İlk İnteraktif Film: Kinoautomat (1967)
İnteraktif filmlerin ilk örneği Kinoautomat: One Man And His House
İnteraktif sinema denilince çoğu sinemaseverin ilk aklına gelen Netflix yapımı Black Mirror: Bandersnatch (2018) geliyordur diye tahmin ediyorum. Son zamanlarda ise yine Netflix yapımı olan Choose Love (2023) adlı yapım ile interaktif filmler yine gündeme geldi diyebiliriz.
Türün ne olduğu hâlâ tam oturmasa da en basit tabirle, seyircinin bir sinema filminin öyküsüne direkt etki ederek onu şekillendirmesi olarak özetleyebiliriz. Film başladıktan bir süre sonra belirli sahnelerde duraksar ve seyirciye iki veya daha fazla seçenek sunarak karakterin ne yapması gerektiğini ya da hikâyenin nasıl devam etmesi gerektiğini sorar. Bu durum film içinde belli ölçülerde tekrarlanır. İşte böylelikle eser sahibi ve seyirci ortak bir yeniden üretim gerçekleştirir. Her seçeneğin bir sonucu vardır ve film bu cevaplara göre ilerler.
Dijital platformların hayatımızın bir parçası olmasıyla bu tarz filmlerin gösterimi bir hayli kolaylaştı ve farklı farklı denemelerini görüyoruz.

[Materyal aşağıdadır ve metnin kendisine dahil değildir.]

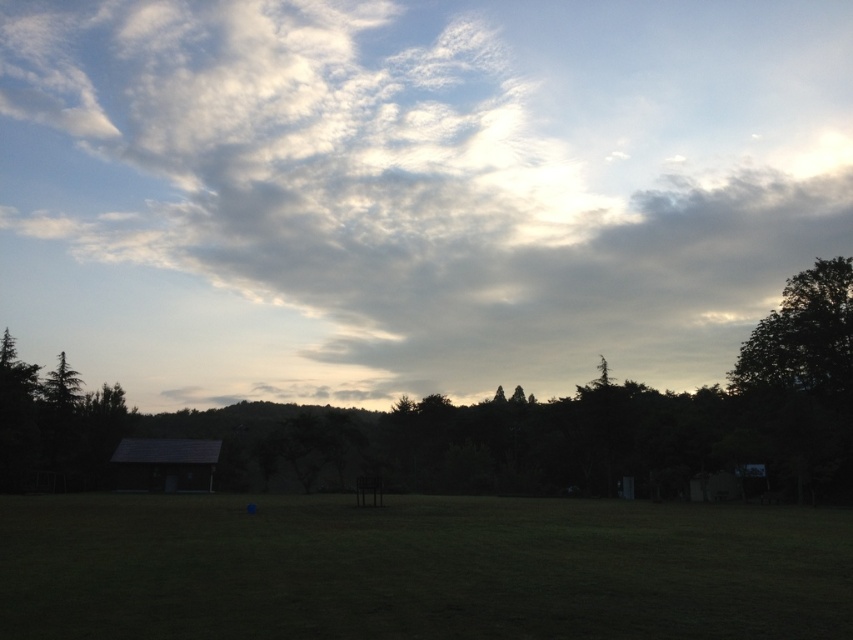
Is white fluffy cloud at upper center thinner than dark green leafy tree at right?

In fact, white fluffy cloud at upper center might be wider than dark green leafy tree at right.

How distant is white fluffy cloud at upper center from dark green leafy tree at right?

The distance of white fluffy cloud at upper center from dark green leafy tree at right is 348.22 meters.

Between point (253, 28) and point (842, 358), which one is positioned behind?

The point (253, 28) is more distant.

Identify the location of white fluffy cloud at upper center. The width and height of the screenshot is (853, 640). point(412,188).

Can you confirm if green grassy field at center is wider than green matte tree at left?

Correct, the width of green grassy field at center exceeds that of green matte tree at left.

Does green grassy field at center appear under green matte tree at left?

Yes, green grassy field at center is below green matte tree at left.

Locate an element on the screen. The image size is (853, 640). green grassy field at center is located at coordinates (419, 570).

The width and height of the screenshot is (853, 640). What are the coordinates of `green grassy field at center` in the screenshot? It's located at (419, 570).

Which is in front, point (334, 90) or point (54, 410)?

Point (54, 410) is more forward.

Is white fluffy cloud at upper center smaller than green matte tree at left?

Incorrect, white fluffy cloud at upper center is not smaller in size than green matte tree at left.

Between point (515, 44) and point (68, 397), which one is positioned behind?

The point (515, 44) is behind.

Identify the location of white fluffy cloud at upper center. The image size is (853, 640). (412, 188).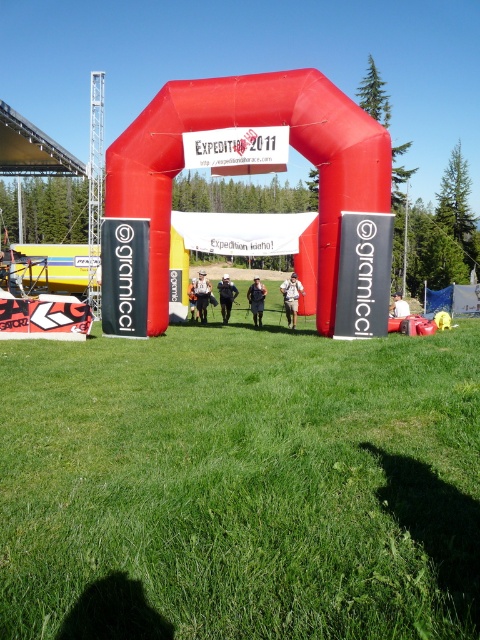
Question: Estimate the real-world distances between objects in this image. Which object is farther from the dark blue jeans at center?

Choices:
 (A) camouflage jacket at center
 (B) dark gray jacket at center
 (C) white fabric person at center
 (D) orange fabric jacket at center

Answer: (C)

Question: In this image, where is dark blue jeans at center located relative to dark gray jacket at center?

Choices:
 (A) above
 (B) below

Answer: (B)

Question: Which point is closer to the camera taking this photo?

Choices:
 (A) (227, 298)
 (B) (288, 282)
 (C) (253, 294)

Answer: (B)

Question: Can you confirm if camouflage jacket at center is wider than dark gray jacket at center?

Choices:
 (A) yes
 (B) no

Answer: (A)

Question: Among these objects, which one is farthest from the camera?

Choices:
 (A) dark gray jacket at center
 (B) white fabric person at center
 (C) dark blue jeans at center

Answer: (A)

Question: Can you confirm if dark blue jeans at center is smaller than white fabric person at center?

Choices:
 (A) no
 (B) yes

Answer: (B)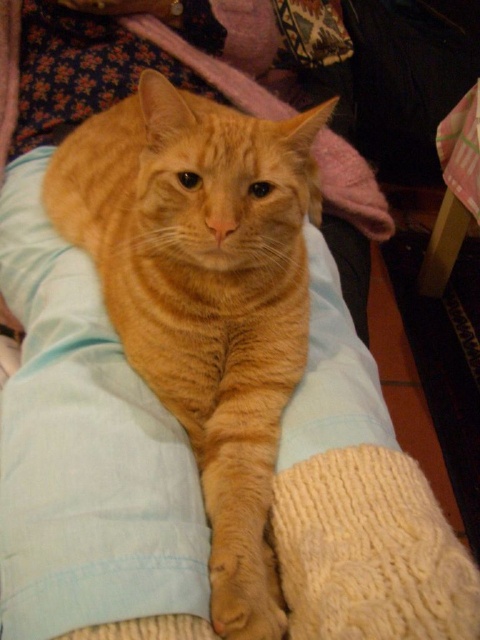
Which is in front, point (172, 204) or point (179, 433)?

Positioned in front is point (172, 204).

This screenshot has height=640, width=480. In order to click on orange fur cat at center in this screenshot , I will do `click(204, 296)`.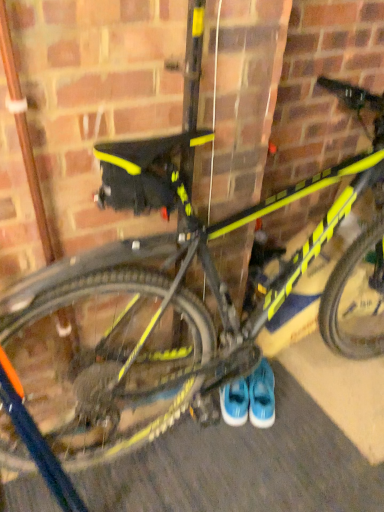
You are a GUI agent. You are given a task and a screenshot of the screen. Output one action in this format:
    pyautogui.click(x=<x>, y=<y>)
    Task: Click on the free spot to the right of blue suede sneakers at center, which ranks as the second footwear in left-to-right order
    
    Given the screenshot: What is the action you would take?
    pyautogui.click(x=302, y=391)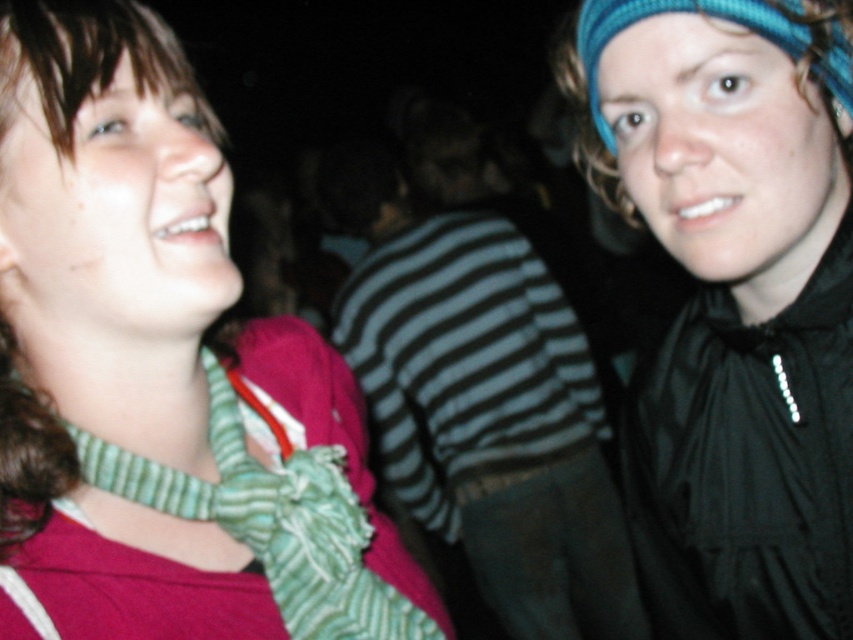
Question: Which object is positioned farthest from the green striped scarf at left?

Choices:
 (A) green striped bow tie at left
 (B) striped fabric shirt at center

Answer: (B)

Question: Observing the image, what is the correct spatial positioning of striped fabric shirt at center in reference to blue knitted headscarf at upper right?

Choices:
 (A) below
 (B) above

Answer: (A)

Question: Is green striped bow tie at left thinner than blue knitted headband at upper right?

Choices:
 (A) yes
 (B) no

Answer: (B)

Question: Which of the following is the closest to the observer?

Choices:
 (A) blue knitted headband at upper right
 (B) blue knitted headscarf at upper right

Answer: (B)

Question: Among these objects, which one is nearest to the camera?

Choices:
 (A) striped fabric shirt at center
 (B) green striped bow tie at left
 (C) green striped scarf at left
 (D) blue knitted headband at upper right

Answer: (B)

Question: Is green striped bow tie at left thinner than blue knitted headband at upper right?

Choices:
 (A) yes
 (B) no

Answer: (B)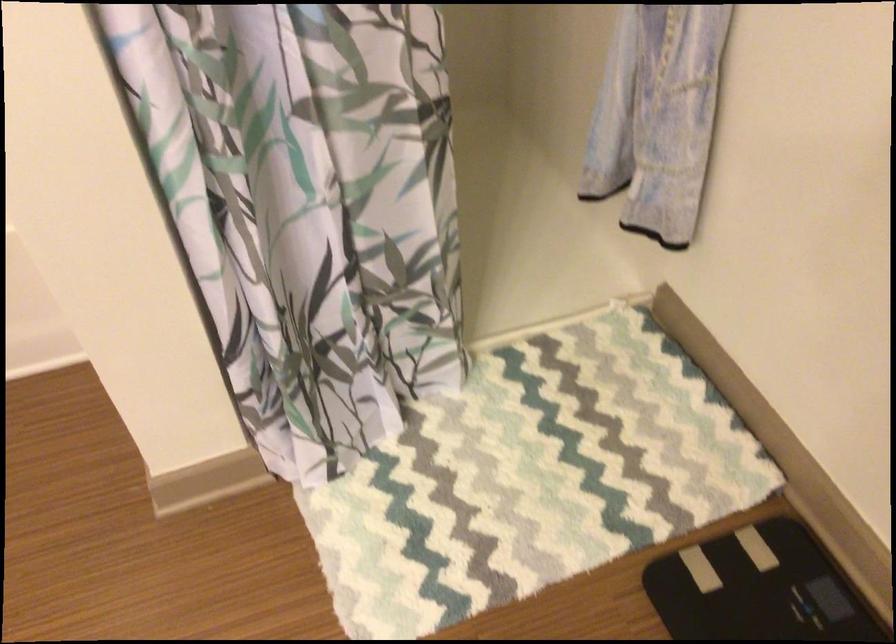
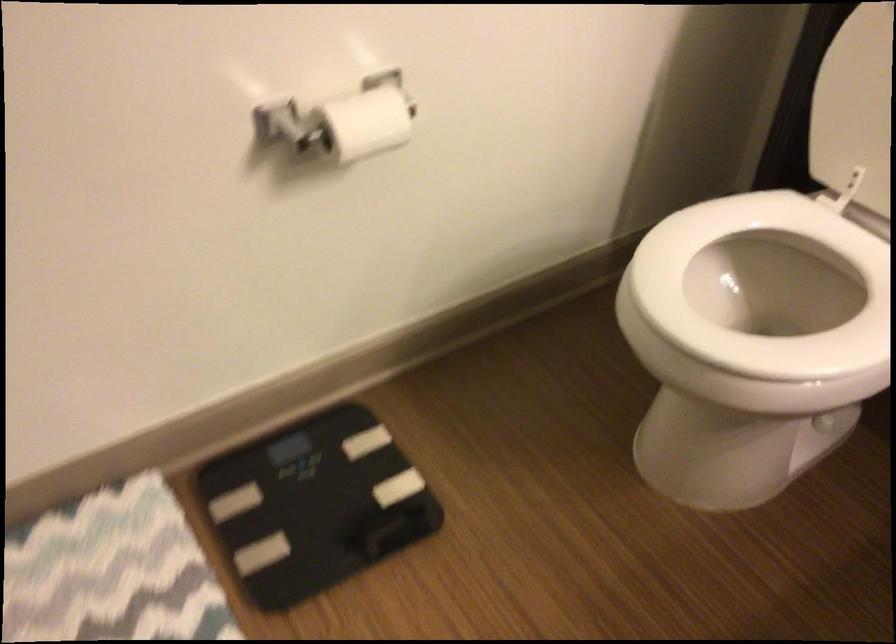
Based on the continuous images, in which direction is the camera rotating?

The rotation direction of the camera is right-down.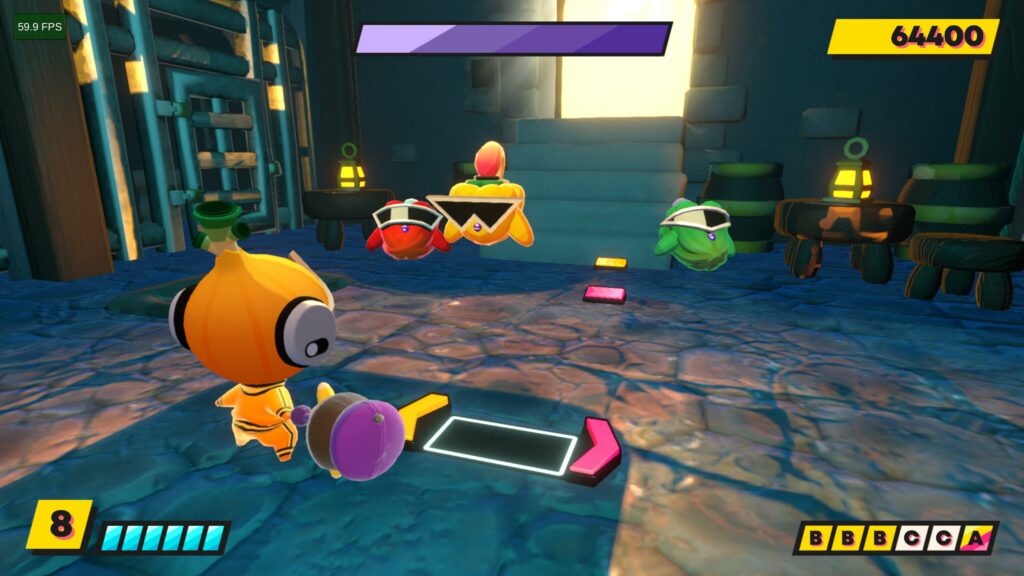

Şimdi sizleri, hele bu tür yapımların sevenlerini oldukça şaşırtacak bir film ile tanıştıracağım. Bandersnatch gibi interaktif filmlerin atası, 1967 Çekya yapımı Kinoautomat: One Man And His House.
Film Mr. Novak isimli bir karakterin başına gelen muzip ve talihsiz olayları konu alıyor. Karakterin bulunduğu apartmanın yanmasıyla başlayan olaylar Mr. Novak'ı, yani bizi bazı seçimler yapmak durumunda bırakıyor. Kara komedi türünde olan bu yapım hiciv yoluyla demokrasiyi taşlıyor ve aynı zamanda kader kavramına da göndermeler yapıyor. Ama bu kısımlara detaylı olarak girmeyeceğim, yoksa yazı haddini aşar diye düşünüyorum.
Gelelim akıllardaki soruya.
1967 yılında nasıl bir teknoloji ile interaktif sinema yapılır?
Yönetmen Raduz Cincera'nın aklına, neden bir sonraki sahneye seyirci karar vermesin düşüncesi düşmüş ve bunu uygulayabileceği en mantıklı şekilde hayata geçirmiş.
Filmin gösterileceği salonun koltuklarına 'evet' anlamına gelen yeşil ve 'hayır' anlamına gelen kırmızı butonu olan bir cihaz yerleştirmiş. Böylelikle salondaki her bir seyircinin elinde kararını iletmesi için bir cihazı olmuş.
Filmin baş kahramanı Mr. Novak'ın ne zaman bir karar vermesi gerekirse, film duraksar. Film durduktan sonra sahneye bir görevli çıkar (bu başlarda yönetmenin kendisi olmuştur) ve seyirciye filmin nasıl ilerlemesini istediklerini sorar. Salondaki seyirciler ellerindeki cihazla kararlarını ve en fazla oyu alan seçenek ile film devam eder. Tabii bu kararın ardından makinist takılı olan filmi çıkarıp, seçilen kararın olduğu filmi makineye takar ve film devam eder.
Raduz Cincera böylelikle interaktif sinemanın tarihteki ilk örneğini yaratmıştır. Filmin beş sahnesinde seyircinin seçimine ihtiyaç duyan yapım için aslında 20 ek sahne çekmiş. Yani bir şekilde yine hikâye yönetmenin istediği gibi devam etmiş. Cincera burada zekasını konuşturmuş âdeta ve aslında yapım maliyeti oldukça yüksek olacak bu yapımı, daha düşük maliyetle tamamlamış.
Not: Aslında türün ilk örneği olarak William Castle'ın 1961 yapımı Mr.Sardonicus'un adı geçse de bu tam olarak doğru sayılmaz. Çünkü Castle, filminin sadece sonunu seyirciye sormuş ve o son oynamıştır. Herhangi bir interaktif sinema kaygısı değil sadece ticari birtakım olaylar yüzünden böyle bir tercih yapmıştır.
Fakat William Castle'ı da sizlere başka bir yazıda tanıtmak isterim. Çok manyak bir herif.